> _PROBLEM SET_:
1. In the article about John Bolton's memoir, at which meeting does Bolton say Trump gave Xi Jinping the green light?
2. Copy the passage of the article on Bolton's memoir starting with "In this file" and going on through "(Photo by AFP)".
3. Write what comes next in the article on Bolton's memoir, picking up after its last sentence.

> _DOCUMENT SECTION_:

============

News   /   Politics   /   Editor's Choice

Bolton bombshell: Trump willing to halt criminal investigations as ‘favor to dictators’

In this file photo National Security Adviser John Bolton stands alongside US President Donald Trump as he speaks during a meeting with NATO Secretary General Jens Stoltenberg in the Oval Office of the White House in Washington, DC, on May 17, 2018. (Photo by AFP)

Former US national security adviser John Bolton has said in his new book that President Donald Trump had expressed a willingness to halt criminal investigations as “favor to dictators he liked”.

According to excerpts from the tell-all memoir, which is due to be published later this month, Trump sought to use trade negotiations and criminal investigations to further his political interests.

Bolton describes a pattern of corruption in which Trump routinely attempts to use the US leverage on other countries to his own personal ends.

"The pattern looked like obstruction of justice as a way of life, which we couldn't accept," Bolton writes, adding that he took his concerns to US attorney general, William Barr.

The former aide, who was fired by Trump last September over policy differences, also said Trump urged China’s President Xi Jinping to build concentration camps for Muslim Uighur minority and other Muslims in Xinjiang province.

Trump gave Xi the green light in the Osaka G-20 meeting in June 2019, Bolton said.

Bolton also said Trump pleaded with the Chinese president to help him get re-elected by buying buy more US farm products.

============

> _DATASET CONTENT_:
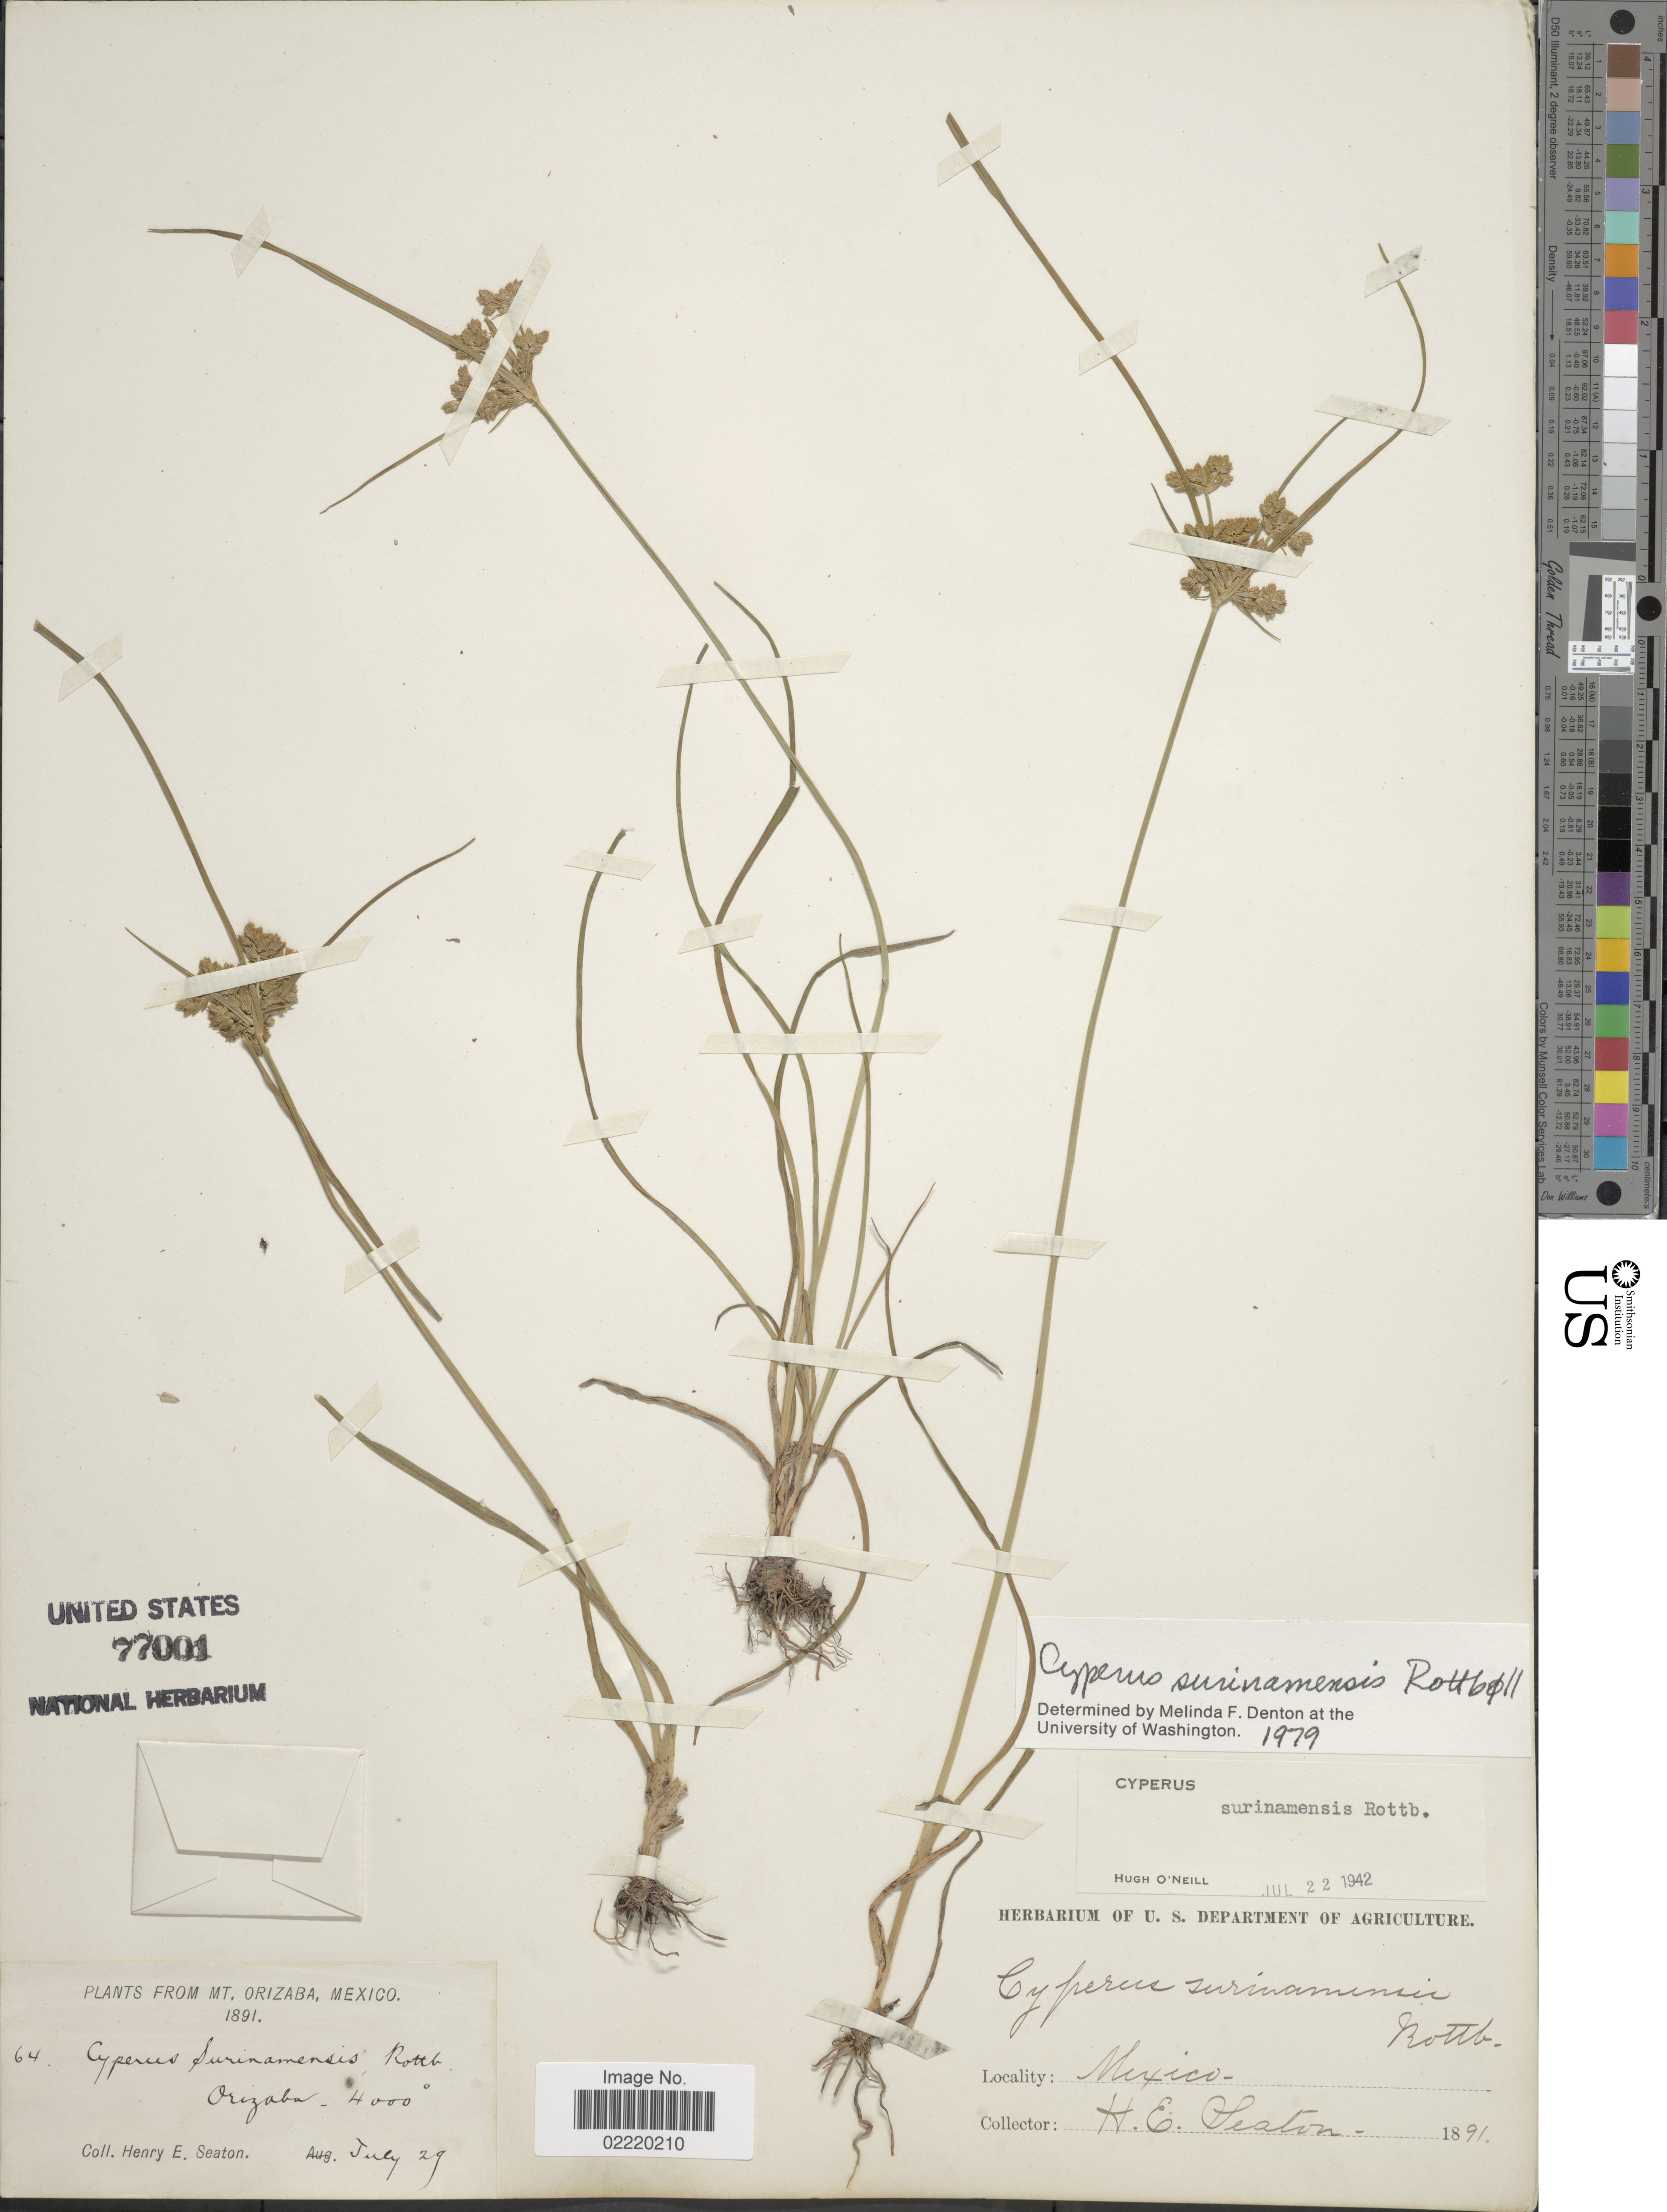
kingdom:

============

> _ANSWER SET_:
1. The Osaka G-20 meeting in June 2019.

2.
In this file photo National Security Adviser John Bolton stands alongside US President Donald Trump as he speaks during a meeting with NATO Secretary General Jens Stoltenberg in the Oval Office of the White House in Washington, DC, on May 17, 2018. (Photo by AFP)

3.
At another meeting during last year's G-20 Summit in Osaka, Trump "stressed the importance of increased Chinese purchases of soybeans and wheat in the electoral outcome," adding that he "would print Trump's exact words, but the government's prepublication review process has decided otherwise."

At the G-20 summit, Bolton writes that Trump extolled Xi as the greatest leader in China’s history, characterizing Trump's interactions with Xi as "adlibbed," driven by political ambition rather than policy.

The Trump administration applied for an emergency temporary restraining order against Bolton on Wednesday to stop the book’s publication, claiming it contains classified information.

Bolton’s publisher called the justice department’s restraining order “a frivolous, politically motivated exercise in futility. Hundreds of thousands of copies of John Bolton’s ‘The Room Where It Happened’ have already been distributed around the country and the world. The injunction as requested by the government would accomplish nothing.’’

In the book, Bolton says the House impeachment inquiry should have gone far beyond Trump’s efforts to pressure the Ukrainian government for political gain.

Bolton accused the House Democrats who impeached Trump of committing “impeachment malpractice” by limiting their inquiry to the Ukraine matter and moving too quickly for their own political reasons.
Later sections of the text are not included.